4 A generation goes, and a generation comes,
    but the earth remains forever.
5 The sun rises, and the sun goes down,
    and hastens to the place where it rises.
6 The wind blows to the south
    and goes around to the north;
around and around goes the wind,
    and on its circuits the wind returns.
7 All streams run to the sea,
    but the sea is not full;
to the place where the streams flow,
    there they flow again.
8 All things are full of weariness;
    a man cannot utter it;
the eye is not satisfied with seeing,
    nor the ear filled with hearing.
9 What has been is what will be,
    and what has been done is what will be done,
    and there is nothing new under the sun.

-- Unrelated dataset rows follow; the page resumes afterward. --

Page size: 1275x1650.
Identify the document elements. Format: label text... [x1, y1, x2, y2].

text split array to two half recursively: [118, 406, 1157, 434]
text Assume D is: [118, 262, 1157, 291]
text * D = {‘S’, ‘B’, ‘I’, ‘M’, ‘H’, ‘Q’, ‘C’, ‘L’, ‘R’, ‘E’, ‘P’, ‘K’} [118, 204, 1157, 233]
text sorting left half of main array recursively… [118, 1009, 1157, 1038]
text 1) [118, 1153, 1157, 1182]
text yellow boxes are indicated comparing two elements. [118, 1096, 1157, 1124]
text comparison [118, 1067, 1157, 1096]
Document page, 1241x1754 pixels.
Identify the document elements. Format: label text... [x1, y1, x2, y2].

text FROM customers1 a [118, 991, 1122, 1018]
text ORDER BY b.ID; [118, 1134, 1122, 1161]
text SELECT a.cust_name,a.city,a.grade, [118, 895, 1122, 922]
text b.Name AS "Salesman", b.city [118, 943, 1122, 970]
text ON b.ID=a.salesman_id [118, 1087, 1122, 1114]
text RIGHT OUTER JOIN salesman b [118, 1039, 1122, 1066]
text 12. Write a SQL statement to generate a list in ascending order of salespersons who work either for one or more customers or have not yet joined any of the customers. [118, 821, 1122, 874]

10 Is there a thing of which it is said,
    “See, this is new”?
It has been already
    in the ages before us.
11 There is no remembrance of former things,
    nor will there be any remembrance
of later things yet to be
    among those who come after.
How amusing that it has taken this election to finally make me understand what was being said. What will be, will be. I know that once upon a time, this feeling of giving up would have raised a backlash of fury in my blood. I would have lashed out and fought. Now, I'm done. I can't say that it feels like failure, as much as the march of time. I feel at peace. I feel as though I am absolved of any obligation to care. Civilizations come and go, and will continue long beyond my short life. I have given up even urging education for others, for it will make little difference. At 42, nearly 43, I am finally understanding something that I have heard for years. The wisdom of our elders has been there the whole time, but it is the folly of youth that we cannot recognize it until we are ready to receive it.

And so, like the lapping of the ocean upon my toes, buried in the sand, I will endure, we will endure, life will continue, and care not what I feel about the passing of time and the vanities of mankind.